Tuberculosis (TB) is an acute or chronic infection characterized by pulmonary infiltrates and by the formation of granulomas with caseation, fibrosis, and cavitation. The American Lung Association estimates that active disease has increased by more than 20% in the past 5 years.
The disease is twice as common in men as in women and four times as common in nonwhites as in whites. Incidence is highest in people who live in crowded, poorly ventilated, unsanitary conditions, such as prisons, tenement houses, and homeless shelters. The typical newly diagnosed patient with TB is a single, homeless, nonwhite man. With proper treatment, the prognosis is usually excellent.
TB results from exposure to Mycobacterium tuberculosis and, sometimes, other strains of mycobacteria. Transmission occurs when an infected person coughs or sneezes, spreading infected droplets.
The following are at-risk populations that incur a high incidence of TB with presenting symptoms:
Signs and Symptoms
Symptoms of pulmonary TB include fever, fatigue, loss of appetite and weight, night sweats and persistent cough. Phlegm coughed up may be streaked with blood. Tuberculous pleurisy (affecting the membranes around the lungs) leads to an accumulation of fluid in the pleural cavity (the normally very small space between the membranes) and partial collapse of the lung.

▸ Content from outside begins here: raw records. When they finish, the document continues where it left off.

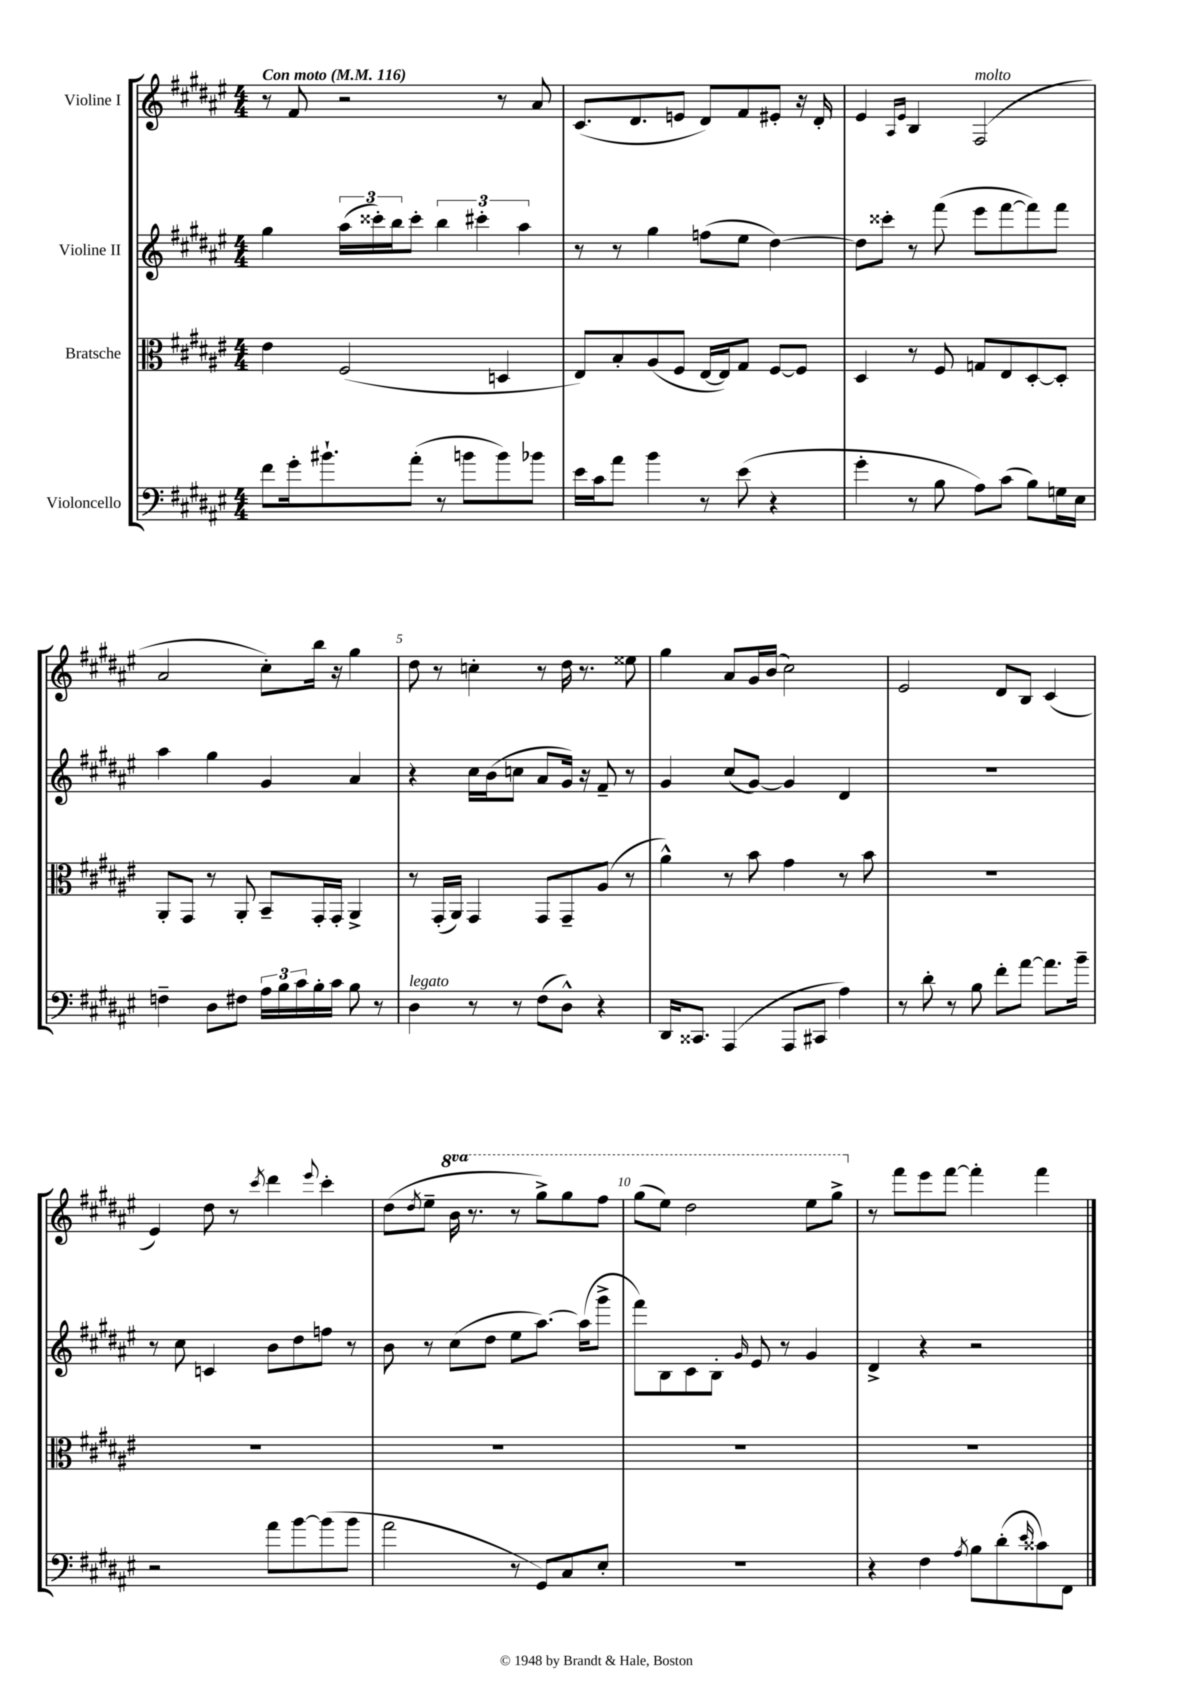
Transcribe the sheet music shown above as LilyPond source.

<<
\new StaffGroup <<
\new Staff = "s0" \with { instrumentName = "Violine I" } {
    \clef treble \key fis \major \numericTimeSignature \time 4/4 \set Staff.ottavationMarkups = #ottavation-simple-ordinals \tempo "Con moto" 4 = 116
    r8 fis'8 r2 r8 ais'8 |
    cis'8.( dis'8. e'8 dis'8) fis'8 eis'8-. r16 dis'16-. |
    eis'4 \grace { ais16 eis'16 } b4 fis2^\markup { \italic "molto" }( |
    ais'2 cis''8-.) b''16 r16 gis''4 |
    dis''8 r8 c''4-. r8 dis''16 r8. eisis''8 |
    gis''4 ais'8 gis'16 b'16( cis''2) |
    eis'2 dis'8 b8 cis'4( |
    eis'4) dis''8 r8 \acciaccatura { cis'''8 } dis'''4 \appoggiatura { eis'''8 } cis'''4-. |
    dis''8( \acciaccatura { dis''8 } eis''8-- \ottava #1 b''16 r8. r8 gis'''8->) gis'''8 fis'''8 |
    gis'''8( eis'''8) dis'''2 eis'''8 gis'''8-> \ottava #0 |
    r8 fis'''8 eis'''8 fis'''8~ fis'''4-. fis'''4 \bar "|." |
}
\new Staff = "s1" \with { instrumentName = "Violine II" } {
    \clef treble \key fis \major \numericTimeSignature \time 4/4
    gis''4 \tuplet 3/2 { ais''16( cisis'''16-.) b''16 } cisis'''8-. \tuplet 3/2 { b''4 cis'''4-. ais''4 } |
    r8 r8 gis''4 f''8( eis''8 dis''4~) |
    dis''8 cisis'''8-. r8 fis'''8( eis'''8 fis'''8~ fis'''8) fis'''8 |
    ais''4 gis''4 gis'4 ais'4 |
    r4 cis''16 b'16( c''8 ais'8 gis'16) r16 fis'8-- r8 |
    gis'4 cis''8( gis'8~) gis'4 dis'4 |
    R1 |
    r8 cis''8 c'4 b'8 dis''8 f''8 r8 |
    b'8 r8 cis''8( dis''8 eis''8 ais''8.~) ais''16( gis'''8-> |
    fis'''8) b8 cis'8 b8-. \grace { gis'16 } eis'8 r8 gis'4 |
    dis'4-> r4 r2 \bar "|." |
}
\new Staff = "s2" \with { instrumentName = "Bratsche" } {
    \clef alto \key fis \major \numericTimeSignature \time 4/4
    eis'4 fis2( d4 |
    eis8) b8-. ais8( fis8 eis16~ eis16) gis8 fis8~ fis8 |
    dis4 r8 fis8 g8 eis8 dis8~-. dis8-. |
    ais,8-. gis,8 r8 ais,8-. b,8-- gis,16-. gis,16-. ais,4-> |
    r8 gis,16-.( ais,16) gis,4 gis,8 gis,8-- ais8( r8 |
    ais'4-^) r8 b'8 gis'4 r8 b'8 |
    R1 |
    R1 |
    R1 |
    R1 |
    R1 \bar "|." |
}
\new Staff = "s3" \with { instrumentName = "Violoncello" } {
    \clef bass \key fis \major \numericTimeSignature \time 4/4
    fis'8 gis'16-. bis'8.-! ais'8-.( r8 b'8 b'8) bes'8 |
    eis'16 cis'16 ais'8 b'4 r8 eis'8( r4 |
    gis'4-. r8 b8 ais8) cis'8( b8) g16 eis16 |
    f4-- dis8 fis8 \tuplet 3/2 { ais16 b16 cis'16 } b16-. cis'16 b8 r8 |
    dis4^\markup { \italic "legato" } r8 r8 fis8( dis8-^) r4 |
    dis,16 cisis,8. ais,,4( ais,,8 cis,8 ais4) |
    r8 dis'8-. r8 b8 fis'8-. ais'8~ ais'8. b'16-- |
    r2 ais'8 b'8~ b'8( b'8 |
    ais'2 r8 gis,8) cis8 eis8-. |
    R1 |
    r4 fis4 \acciaccatura { ais8 } b8 dis'8-.( \grace { eis'16 } cisis'8) fis,8 \bar "|." |
}
>>
>>
\layout { \context { \Score \override BarNumber.break-visibility = ##(#f #t #t) barNumberVisibility = #(every-nth-bar-number-visible 5) } }
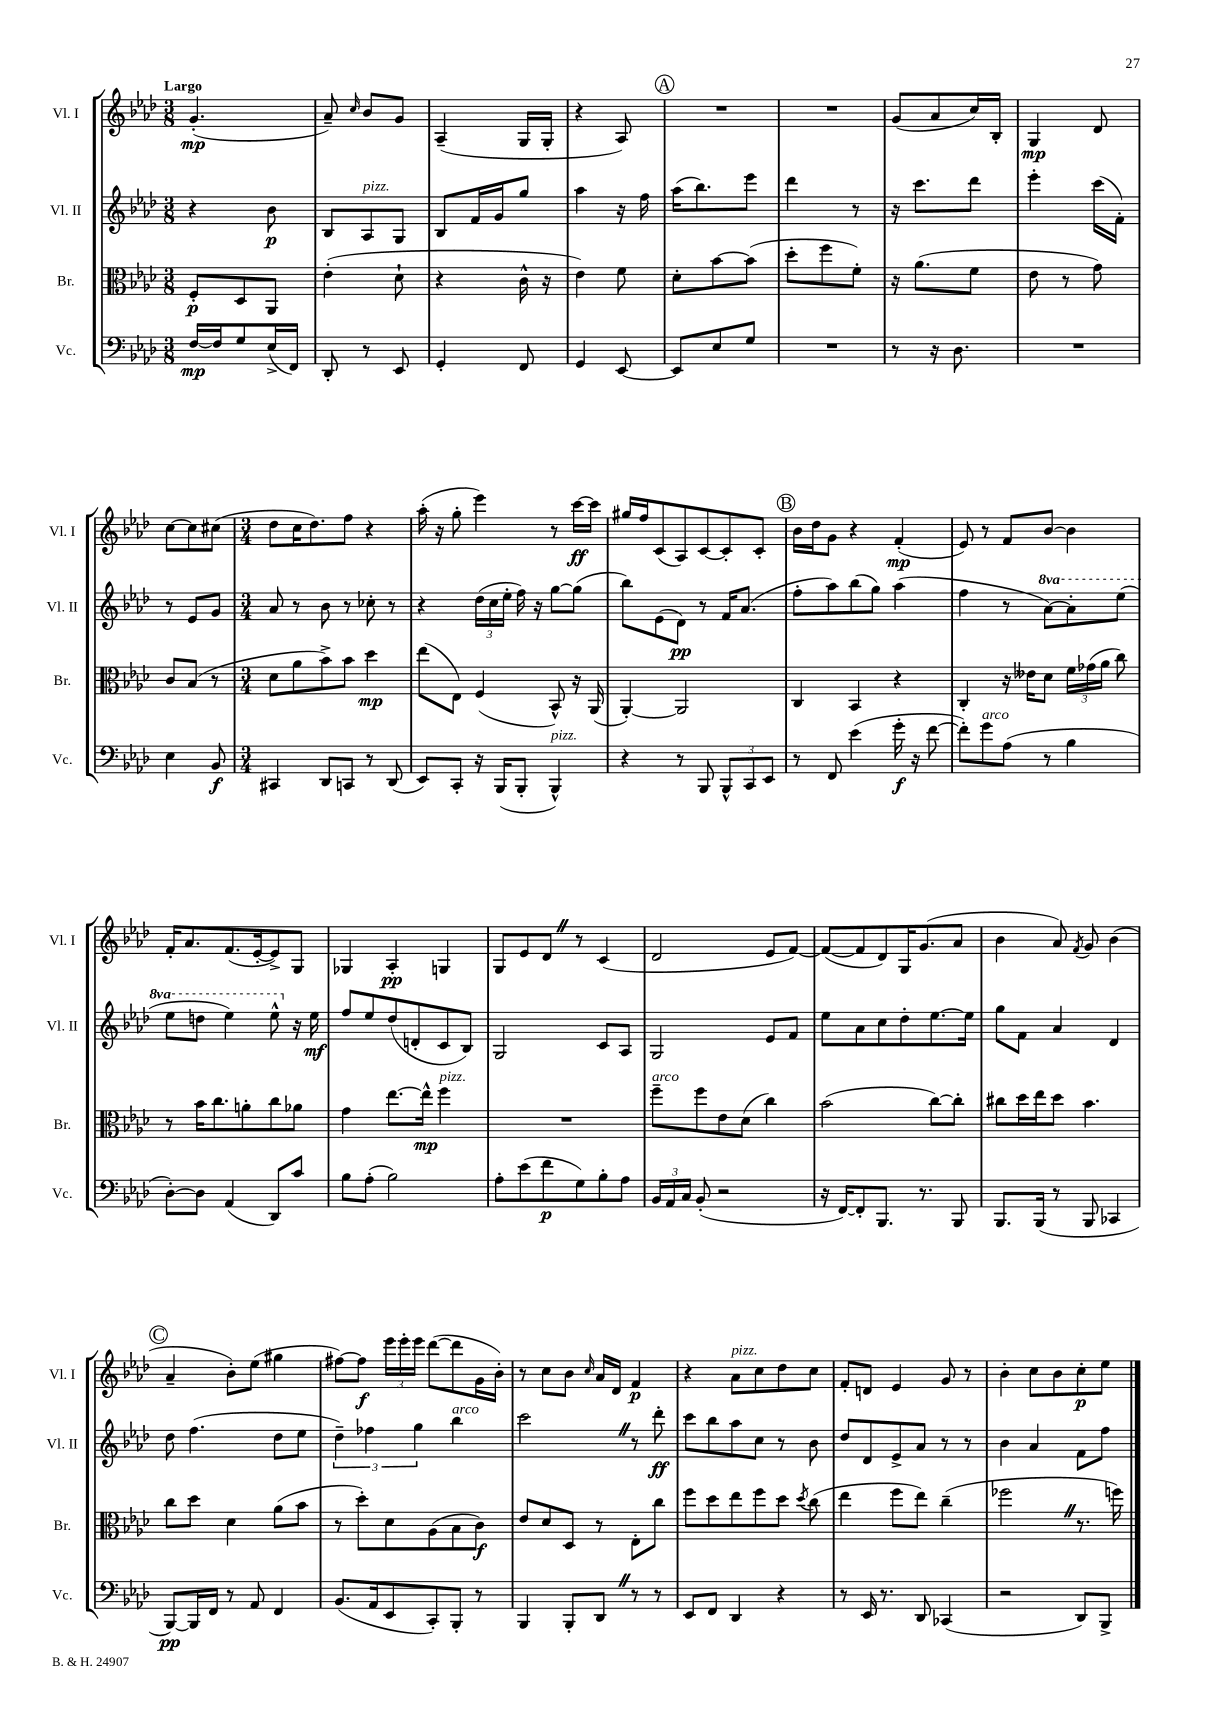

Rarely, the TB in the lung erodes an artery, causing dangerous bleeding into the lung. TB may then spread widely throughout the body via the bloodstream. Meningitis is another dangerous complication.
Several of the following tests may be necessary to distinguish TB from other diseases that may mimic it, such as lung carcinoma, lung abscess, pneumoconiosis, and bronchiectasis.
Chest X-rays show nodular lesions, patchy infiltrates (mainly in upper lobes), cavity formation, scar tissue, and calcium deposits. They may not help distinguish between active and inactive TB.
A tuberculin skin test reveals that the patient has been infected with TB at some point, but it doesn't indicate active disease. In this test, intermediate-strength purified protein derivative or 5 tuberculin units (0.1 ml) are injected intradermally on the forearm and read in 48 to 72 hours. A positive reaction (greater than or equal to a 10-mm induration) develops within 2 to 10 weeks after infection with the tubercle bacillus in both active and inactive TB.
Stains and cultures of sputum, cerebrospinal fluid, urine, drainage from abscess, or pleural fluid show heat-sensitive, nonmotile, aerobic. acid-fast bacilli.
Computed tomography scans or magnetic resonance imaging allow the evaluation of lung damage or confirm a difficult diagnosis.
Bronchoscopy may be performed if the patient can't produce an adequate sputum specimen.
Antitubercular therapy with daily oral doses of isoniazid, rifampin, and pyrazinamide (with ethambutol added in some cases) for at least 6 months usually cures TB. After 2 to 4 weeks, the disease is no longer infectious and the patient can resume normal activities while continuing to take medication.
The patient with atypical mycobacterial disease or drug-resistant TB may require second-line drugs, such as capreomycin, streptomycin, paraaminosalicylic acid, pyrazinamide, and cycloserine.
Treatment to prevent TB in a single person aims to kill walled-up germs that are doing no damage right now, but could break out years from now and become active.